BitMine Immersion Technologies has scooped up a total of 379,271 Ether (ETH) worth almost $1.5 billion since the record crypto market liquidation event last weekend.

The acquisitions came in three separate purchases: 202,037 ETH after the weekend crash, 104,336 ETH on Thursday, and 72,898 ETH on Saturday, according to onchain data from Arkham Intelligence and ‘BMNR Bullz’, which tracks the firm’s purchases, though it has yet to be officially confirmed by BitMine.

BitMine is the world’s largest Ether treasury company with a stash of more than 3 million ETH, or 2.5% of the entire supply, worth $11.7 billion. It is already halfway toward its target of 5% and has only started accumulating the asset in early July, when ETH was hovering around the $2,500 level. 

“Ethereum could flip Bitcoin similar to how Wall Street and equities flipped gold post 71,” Lee told ARK Invest CEO Cathie Wood on Thursday in his latest bullish statement on the asset. 

DAT bubble bursting? 

The continued aggressive accumulation of Ether occurs despite Lee’s opinion that the digital asset treasury bubble may have burst.

Lee stated that many DATs are trading below their net asset value (NAV), or the worth of their underlying crypto holdings. “If that’s not already a bubble burst… How would that bubble burst?” he told Fortune on Thursday. 

Related: NAV Collapse Creates Rare Opportunity in Bitcoin Treasurys — 10x Research

Research firm 10x Research also reported on Saturday that major DATs such as Metaplanet and Strategy were trading near or below their NAVs. 

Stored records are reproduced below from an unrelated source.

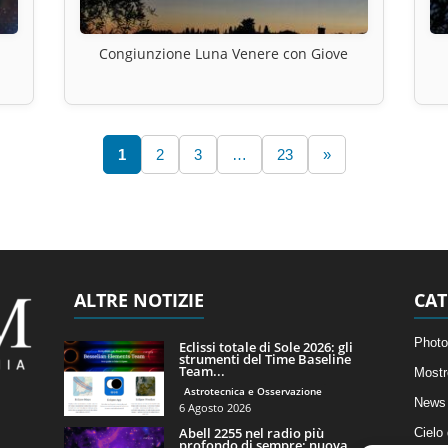
Congiunzione Luna Venere con Giove
1
2
3
…
23
»
ALTRE NOTIZIE
CAT
Photo
Eclissi totale di Sole 2026: gli
strumenti del Time Baseline
Team...
Mostr
Astrotecnica e Osservazione
News 
6 Agosto 2026
Abell 2255 nel radio più
Cielo
profondo di sempre: nuova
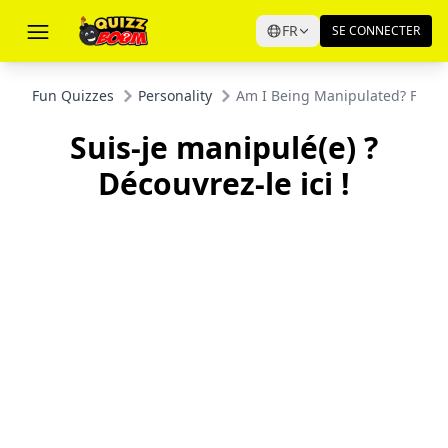
FR
SE CONNECTER
Fun Quizzes
Personality
Am I Being Manipulated? Find 
Suis-je manipulé(e) ?
Découvrez-le ici !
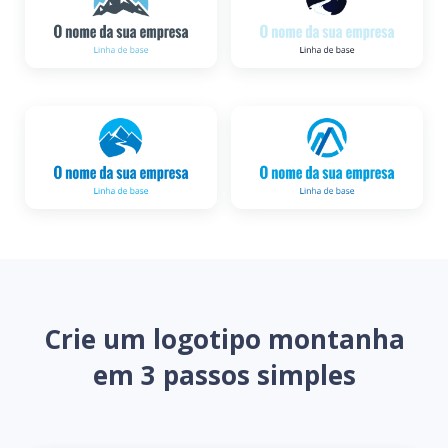
Crie um logotipo montanha
em 3 passos simples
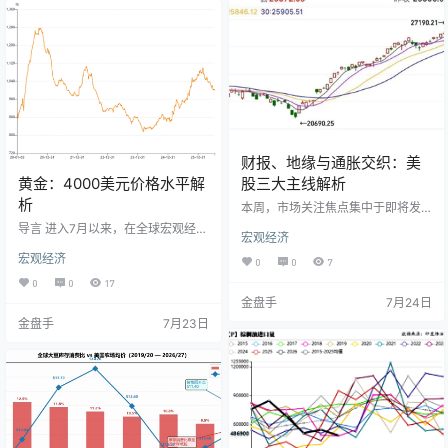
并提供政策指引 市场普遍预期，日
点，科技板块成为本轮调整的主要
本央行将在本次会议上保持当前利
承压区。 一纸符合预期的决议，为
率水平不变。这一判断主要基于两
何引发如此剧烈的市场反应？答案
个因素：一是政策效果评估…
藏在美联储内部分歧的…
财报、地缘与通胀交织：美
黄金：4000美元价格水平解
股三大主线解析
析
本周，市场关注焦点集中于即将发
布财报的美国大型科技企业（“七巨
导言 进入7月以来，在全球宏观经济
宏观经济
头”）。除企业业绩外，中东局势推
与地缘政治的因素的共同作用下，
高国际油价，加上即将来临的美联
宏观经济
国际黄金市场呈现波动态势。以CO
0
0
7
储议息会议，均成为影响市场的重
MEX黄金期货为例，尽管6月份的美
0
0
17
要变量。 在企业盈利公布、地缘政
国通胀数据出现回落迹象，但美联
金盘手
7月24日
治风险及美联储货币政策路径未知
储官员的偏鹰派表态以及中东局势
的三重因素共同作用下，美股正面
金盘手
7月23日
对原油价格的影响，重新塑造了市
临多重考验。 AI概念股波动加剧，
场的定价逻辑。在“高利率可能维持
财报显露投资回报 受科技板块反弹
更久”的预期下，黄金价格持续承
带动，当地时间7月21日，美股三大
压，并多次触及4000美元/盎司的
指数集体收涨，其中标普500指数上
关口。本报告将深入剖析当前黄金
涨0.89%，纳斯达…
行情的主要驱动逻辑，并对4000美
元关口的支撑力及市场…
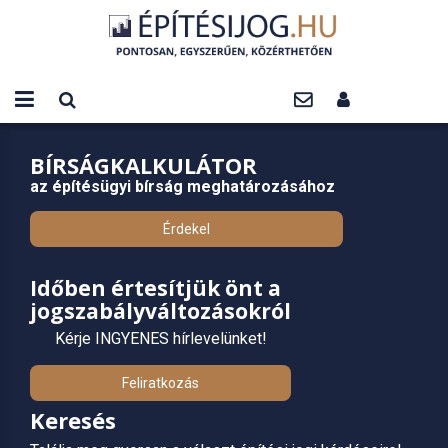
BÍRSÁGKALKULÁTOR
az építésügyi bírság meghatározásához
Érdekel
Időben értesítjük önt a
jogszabályváltozásokról
Kérje INGYENES hírlevelünket!
Feliratkozás
Keresés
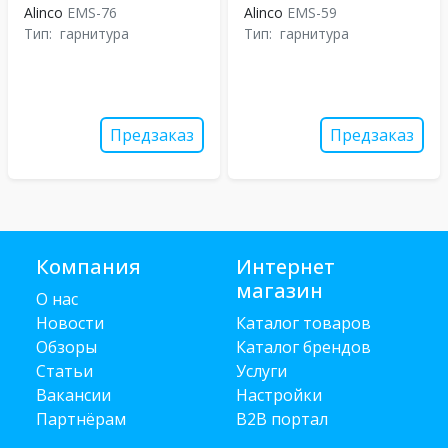
Alinco
EMS-76
Alinco
EMS-59
Тип:
гарнитура
Тип:
гарнитура
Предзаказ
Предзаказ
Компания
Интернет
магазин
О нас
Новости
Каталог товаров
Обзоры
Каталог брендов
Статьи
Услуги
Вакансии
Настройки
Партнёрам
B2B портал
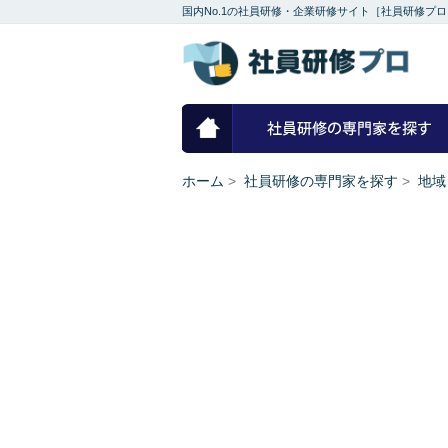
国内No.1の社員研修・企業研修サイト［社員研修プロ
ホーム
ホーム
>
社員研修の専門家を探す
>
地域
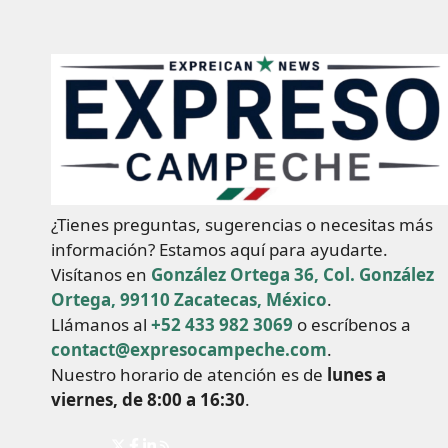
¿Tienes preguntas, sugerencias o necesitas más
información? Estamos aquí para ayudarte.
Visítanos en
González Ortega 36, Col. González
Ortega, 99110 Zacatecas, México
.
Llámanos al
+52 433 982 3069
o escríbenos a
contact@expresocampeche.com
.
Nuestro horario de atención es de
lunes a
viernes, de 8:00 a 16:30
.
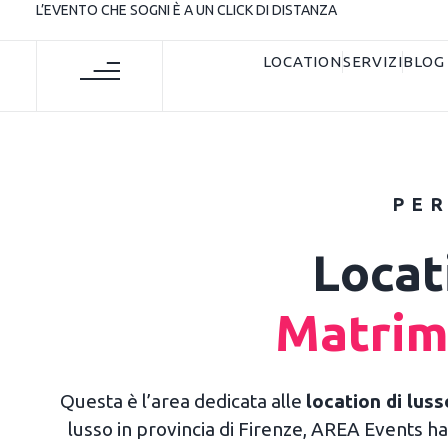
L’EVENTO CHE SOGNI È A UN CLICK DI DISTANZA
LOCATION
SERVIZI
BLOG
PER
Locat
Matrimo
Questa è l’area dedicata alle
location di luss
lusso in provincia di Firenze, AREA Events ha 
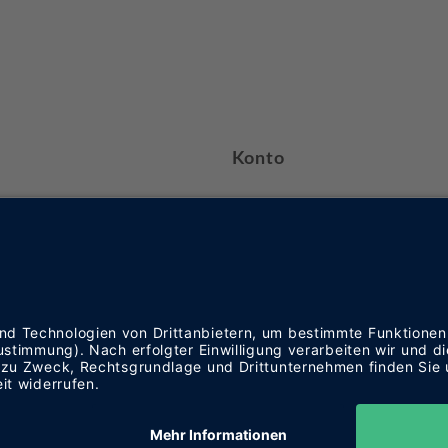
Konto
Kasse
icht
Mein Konto
Warenkorb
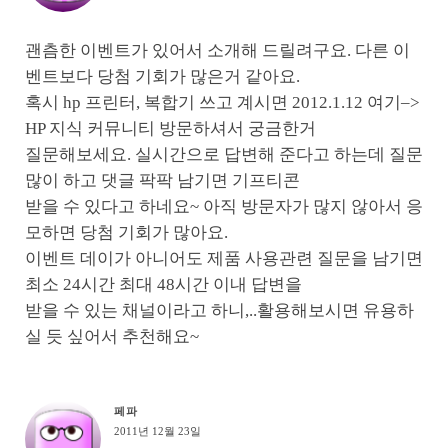
괜츰한 이벤트가 있어서 소개해 드릴려구요. 다른 이
벤트보다 당첨 기회가 많은거 같아요.
혹시 hp 프린터, 복합기 쓰고 계시면 2012.1.12 여기–>
HP 지식 커뮤니티 방문하셔서 궁금한거
질문해보세요. 실시간으로 답변해 준다고 하는데 질문
많이 하고 댓글 팍팍 남기면 기프티콘
받을 수 있다고 하네요~ 아직 방문자가 많지 않아서 응
모하면 당첨 기회가 많아요.
이벤트 데이가 아니어도 제품 사용관련 질문을 남기면
최소 24시간 최대 48시간 이내 답변을
받을 수 있는 채널이라고 하니,..활용해보시면 유용하
실 듯 싶어서 추천해요~
페파
2011년 12월 23일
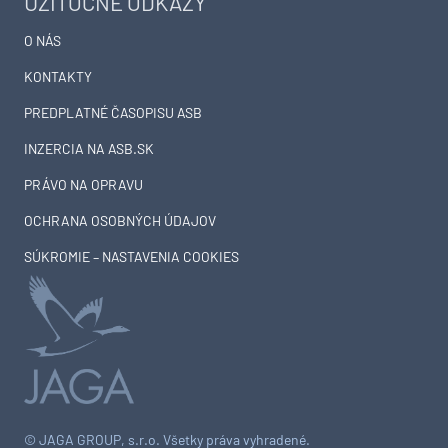
UŽITOČNÉ ODKAZY
O NÁS
KONTAKTY
PREDPLATNÉ ČASOPISU ASB
INZERCIA NA ASB.SK
PRÁVO NA OPRAVU
OCHRANA OSOBNÝCH ÚDAJOV
SÚKROMIE – NASTAVENIA COOKIES
© JAGA GROUP, s.r.o. Všetky práva vyhradené.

However, this is not all bad news as DATs with strong capital bases and trading-savvy management teams “may still generate meaningful alpha,” they said. 

Huobi founder Li Lin wants some of that alpha and has reportedly raised about $1 billion as part of a strategy to invest in an Ether treasury.

Gold envy keeping crypto down

Lee told CNBC after the trading day on Friday that investors were still “licking their wounds” from the record leverage flush, but there was also a bit of “gold envy” as the commodity has been a “huge performer this year.”

“This is not the top of the crypto cycle, but leveraged longs in crypto are near record lows, so I think [...] we’re at the basement and working our way back up.”

Crypto markets are currently down 15% from their record high on October 7, while gold prices have retreated almost 3% from their peak on Thursday.